For the past three years, I was convinced that I was an afterthought. That I was insignificant in Stephanie’s cancer journey. That because I wasn’t having surgeries or getting chemo, I didn’t have anything to say. When you’re going through something, you never realize any potential impact you have on people who are watching. Even in your lowest moments, the story is still being written. While I still don’t fully see myself as an example, the encouragement and love from people who have been watching Stephanie and I is enough to make me believe that I have something to say.

Just because I’m a believer doesn’t mean I’m not going to have struggles with God. It’s like with any relationship: we will experience highs and we will experience lows. But having struggles shouldn’t convince us that God has left us. I definitely needed to learn to rest in His presence because He never left. I was the one second-guessing everything I was doing, being too stressed to rest. He’s constant, I’m not. But rest assured, when we lower our shoulders and go through trials, at some point we pick up our heads and see how far He’s brought us. Looking back, looking forward, and resting in the story He’s writing in our lives, that’s a story worth telling.

Psalm 107:2 (NIV)

“Let the redeemed of the Lord tell their story…”
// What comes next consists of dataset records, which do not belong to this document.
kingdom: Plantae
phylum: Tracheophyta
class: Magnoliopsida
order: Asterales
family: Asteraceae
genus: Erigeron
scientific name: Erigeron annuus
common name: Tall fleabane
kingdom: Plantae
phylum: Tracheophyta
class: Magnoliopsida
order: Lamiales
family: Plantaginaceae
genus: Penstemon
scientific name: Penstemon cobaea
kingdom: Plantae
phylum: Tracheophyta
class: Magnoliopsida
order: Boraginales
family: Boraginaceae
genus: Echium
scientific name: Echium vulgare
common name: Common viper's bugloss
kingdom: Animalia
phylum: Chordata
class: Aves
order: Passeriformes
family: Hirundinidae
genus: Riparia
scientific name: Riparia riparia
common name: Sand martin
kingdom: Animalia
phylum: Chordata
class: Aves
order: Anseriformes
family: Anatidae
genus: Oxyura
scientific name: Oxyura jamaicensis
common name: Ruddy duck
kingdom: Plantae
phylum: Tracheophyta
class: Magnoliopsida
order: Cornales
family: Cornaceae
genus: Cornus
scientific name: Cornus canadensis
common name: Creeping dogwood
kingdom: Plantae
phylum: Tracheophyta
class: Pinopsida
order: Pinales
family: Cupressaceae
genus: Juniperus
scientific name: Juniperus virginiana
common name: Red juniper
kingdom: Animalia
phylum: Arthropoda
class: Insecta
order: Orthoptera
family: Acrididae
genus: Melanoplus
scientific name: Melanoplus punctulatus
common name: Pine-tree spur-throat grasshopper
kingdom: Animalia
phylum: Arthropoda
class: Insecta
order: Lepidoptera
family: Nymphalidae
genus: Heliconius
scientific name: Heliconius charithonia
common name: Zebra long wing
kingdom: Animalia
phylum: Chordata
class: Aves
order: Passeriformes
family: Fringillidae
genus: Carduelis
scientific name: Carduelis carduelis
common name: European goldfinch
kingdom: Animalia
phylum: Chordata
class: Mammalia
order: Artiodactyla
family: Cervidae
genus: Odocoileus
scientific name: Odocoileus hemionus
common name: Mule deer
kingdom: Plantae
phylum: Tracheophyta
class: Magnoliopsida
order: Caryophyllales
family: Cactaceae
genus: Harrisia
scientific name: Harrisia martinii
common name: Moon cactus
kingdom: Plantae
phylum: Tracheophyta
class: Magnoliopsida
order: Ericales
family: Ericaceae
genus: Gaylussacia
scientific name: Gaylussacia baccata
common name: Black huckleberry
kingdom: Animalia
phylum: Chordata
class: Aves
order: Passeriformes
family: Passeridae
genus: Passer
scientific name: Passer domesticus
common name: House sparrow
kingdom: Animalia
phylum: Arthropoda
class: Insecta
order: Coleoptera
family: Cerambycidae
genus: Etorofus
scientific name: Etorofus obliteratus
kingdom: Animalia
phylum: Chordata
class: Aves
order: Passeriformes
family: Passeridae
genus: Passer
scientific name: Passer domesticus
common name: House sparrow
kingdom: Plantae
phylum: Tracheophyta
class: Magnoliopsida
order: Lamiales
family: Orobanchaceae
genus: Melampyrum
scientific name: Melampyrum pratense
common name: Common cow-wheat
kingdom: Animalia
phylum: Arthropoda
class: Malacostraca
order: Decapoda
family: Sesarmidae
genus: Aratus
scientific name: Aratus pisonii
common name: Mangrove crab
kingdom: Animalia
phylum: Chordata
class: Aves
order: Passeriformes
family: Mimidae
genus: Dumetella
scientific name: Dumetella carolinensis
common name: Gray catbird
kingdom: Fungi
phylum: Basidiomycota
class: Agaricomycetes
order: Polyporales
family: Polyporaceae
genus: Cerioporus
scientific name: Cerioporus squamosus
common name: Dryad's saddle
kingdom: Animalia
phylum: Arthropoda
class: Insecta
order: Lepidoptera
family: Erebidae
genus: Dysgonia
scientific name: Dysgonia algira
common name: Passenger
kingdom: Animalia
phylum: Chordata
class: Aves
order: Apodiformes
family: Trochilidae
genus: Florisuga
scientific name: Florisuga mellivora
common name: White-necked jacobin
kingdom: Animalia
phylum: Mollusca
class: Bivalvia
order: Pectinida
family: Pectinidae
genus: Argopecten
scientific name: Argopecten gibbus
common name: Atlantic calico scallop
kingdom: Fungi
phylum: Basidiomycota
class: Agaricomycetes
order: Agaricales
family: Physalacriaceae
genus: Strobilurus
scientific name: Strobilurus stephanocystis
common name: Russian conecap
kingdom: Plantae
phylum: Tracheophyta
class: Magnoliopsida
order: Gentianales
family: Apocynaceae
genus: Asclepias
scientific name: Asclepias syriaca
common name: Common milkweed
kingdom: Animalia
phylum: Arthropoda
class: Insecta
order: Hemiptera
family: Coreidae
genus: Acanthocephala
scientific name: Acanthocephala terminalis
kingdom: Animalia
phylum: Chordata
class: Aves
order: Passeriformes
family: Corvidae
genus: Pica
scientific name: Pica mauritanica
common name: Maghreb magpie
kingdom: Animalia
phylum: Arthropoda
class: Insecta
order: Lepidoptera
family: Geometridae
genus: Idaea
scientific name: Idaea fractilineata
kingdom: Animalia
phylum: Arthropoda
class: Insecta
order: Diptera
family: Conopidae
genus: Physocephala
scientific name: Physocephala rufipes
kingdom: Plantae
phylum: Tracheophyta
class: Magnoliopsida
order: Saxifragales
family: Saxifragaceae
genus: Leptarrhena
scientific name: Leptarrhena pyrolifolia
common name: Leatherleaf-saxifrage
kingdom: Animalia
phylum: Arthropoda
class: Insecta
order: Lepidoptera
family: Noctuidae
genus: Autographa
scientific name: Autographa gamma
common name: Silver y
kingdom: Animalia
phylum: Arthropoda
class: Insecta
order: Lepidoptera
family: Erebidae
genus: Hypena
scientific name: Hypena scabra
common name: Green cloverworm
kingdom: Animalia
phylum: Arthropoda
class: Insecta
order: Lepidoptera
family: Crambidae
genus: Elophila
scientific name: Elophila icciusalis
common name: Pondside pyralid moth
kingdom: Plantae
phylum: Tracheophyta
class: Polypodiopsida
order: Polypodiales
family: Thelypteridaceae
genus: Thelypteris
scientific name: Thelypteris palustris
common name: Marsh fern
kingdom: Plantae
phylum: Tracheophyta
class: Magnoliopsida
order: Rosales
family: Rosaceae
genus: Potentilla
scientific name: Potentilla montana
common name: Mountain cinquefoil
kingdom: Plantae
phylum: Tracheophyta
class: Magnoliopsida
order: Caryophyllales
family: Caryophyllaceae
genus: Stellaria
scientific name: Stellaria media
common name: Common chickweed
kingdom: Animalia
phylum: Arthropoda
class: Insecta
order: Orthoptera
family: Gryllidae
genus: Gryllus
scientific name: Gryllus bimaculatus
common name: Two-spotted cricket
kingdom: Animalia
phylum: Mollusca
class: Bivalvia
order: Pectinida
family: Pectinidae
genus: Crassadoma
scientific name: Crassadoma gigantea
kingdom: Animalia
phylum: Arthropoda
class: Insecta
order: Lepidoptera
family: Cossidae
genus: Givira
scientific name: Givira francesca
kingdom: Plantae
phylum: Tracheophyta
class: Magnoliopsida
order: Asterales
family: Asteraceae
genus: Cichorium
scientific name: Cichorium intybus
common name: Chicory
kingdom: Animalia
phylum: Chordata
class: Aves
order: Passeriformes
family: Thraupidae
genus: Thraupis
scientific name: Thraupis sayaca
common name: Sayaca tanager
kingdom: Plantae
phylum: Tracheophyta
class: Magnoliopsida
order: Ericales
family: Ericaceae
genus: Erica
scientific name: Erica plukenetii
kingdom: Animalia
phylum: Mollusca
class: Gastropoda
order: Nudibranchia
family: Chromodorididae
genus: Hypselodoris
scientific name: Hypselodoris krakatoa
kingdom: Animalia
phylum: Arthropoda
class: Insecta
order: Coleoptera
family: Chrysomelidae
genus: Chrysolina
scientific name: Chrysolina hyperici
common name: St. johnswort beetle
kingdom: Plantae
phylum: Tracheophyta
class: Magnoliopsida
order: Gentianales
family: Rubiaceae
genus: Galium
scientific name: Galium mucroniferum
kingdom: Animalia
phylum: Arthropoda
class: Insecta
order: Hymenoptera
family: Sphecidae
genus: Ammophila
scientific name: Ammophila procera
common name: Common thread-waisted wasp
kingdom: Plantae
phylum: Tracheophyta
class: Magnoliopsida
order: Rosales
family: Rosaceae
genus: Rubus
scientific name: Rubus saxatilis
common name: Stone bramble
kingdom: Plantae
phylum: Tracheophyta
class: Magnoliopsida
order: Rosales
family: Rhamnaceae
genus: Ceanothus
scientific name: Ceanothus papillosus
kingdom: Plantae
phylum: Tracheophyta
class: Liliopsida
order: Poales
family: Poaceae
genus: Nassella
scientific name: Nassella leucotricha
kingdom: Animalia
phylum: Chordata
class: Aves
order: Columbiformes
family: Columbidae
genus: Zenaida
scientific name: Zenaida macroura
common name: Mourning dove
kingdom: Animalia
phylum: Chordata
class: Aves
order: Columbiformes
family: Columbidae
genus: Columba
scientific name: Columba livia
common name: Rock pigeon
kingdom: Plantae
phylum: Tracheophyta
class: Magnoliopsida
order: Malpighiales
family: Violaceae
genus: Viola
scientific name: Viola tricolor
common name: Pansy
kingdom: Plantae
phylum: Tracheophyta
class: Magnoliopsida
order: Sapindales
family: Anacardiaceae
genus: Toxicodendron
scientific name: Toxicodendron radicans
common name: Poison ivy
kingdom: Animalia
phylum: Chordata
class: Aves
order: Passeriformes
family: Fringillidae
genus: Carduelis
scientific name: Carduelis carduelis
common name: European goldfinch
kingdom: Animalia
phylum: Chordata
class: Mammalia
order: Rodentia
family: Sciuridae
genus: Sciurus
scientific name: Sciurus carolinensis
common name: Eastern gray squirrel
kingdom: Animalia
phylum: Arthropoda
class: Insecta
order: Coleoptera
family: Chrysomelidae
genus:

3 Comments on Reclaiming Identity: A Caregiver’s Story

  1. Karen Irwin
    March 17, 2015 at 8:10 AM (9 years ago)

    What a wonderful, heartfelt post Matt. Caregiving is a serious job, one that we are not ready for, or prepared for, and we often get left behind in the shadows. However, I am seeing a lot more caregivers speaking up and caregiving being included in many cancer conferences now, thankfully!! I applaud you for being truthful and vulnerable and helping others along the way. I just published this caregiving piece I thought you might like to read: https://cancerkn.com/caregiving-end-treatment-ends/
    Take care both of you – God bless.

    Reply
  2. penny keller
    March 17, 2015 at 4:06 PM (9 years ago)

    Matt, I really enjoyed reading your post. I did not realize that you lost your Mother during Stephanie’s bout. That is so sad and a double whammie. It is very valuable that you tell your story; I think many men would respond to all of this in the same way that you did and I think for them to read something like this helps them to resonate and come to life again and find their value again. Blessings to you. I know how much you mean to Stephanie; perhaps she would not have been able to make it without you Matt.

    Reply
  3. Chris
    March 30, 2015 at 2:14 PM (9 years ago)

    Hi Matt,

    I almost cried while reading your post, someone who was facing the same catastrophe. My sister was also diagnosed with neuroendocrine carcinoma and I can’t explain the feelings or how would I react with the situation – it’s really terrifying. Just like you, i am also an introvert person, and it’s really hard to show what you really feel wherein fact, deep inside you’re breaking into pieces. Its really hard to cope with the situation but I am trying to be positive and strong all the times, because that’s the last options I have. I hope and pray to God that she will be healed soon by His grace and salvation and I also pray for your wife. I know soon enough, God will give me answers why this is happening into our lives. Yes, maybe today I can’t explain the reasons behind, but I am holding into that faith.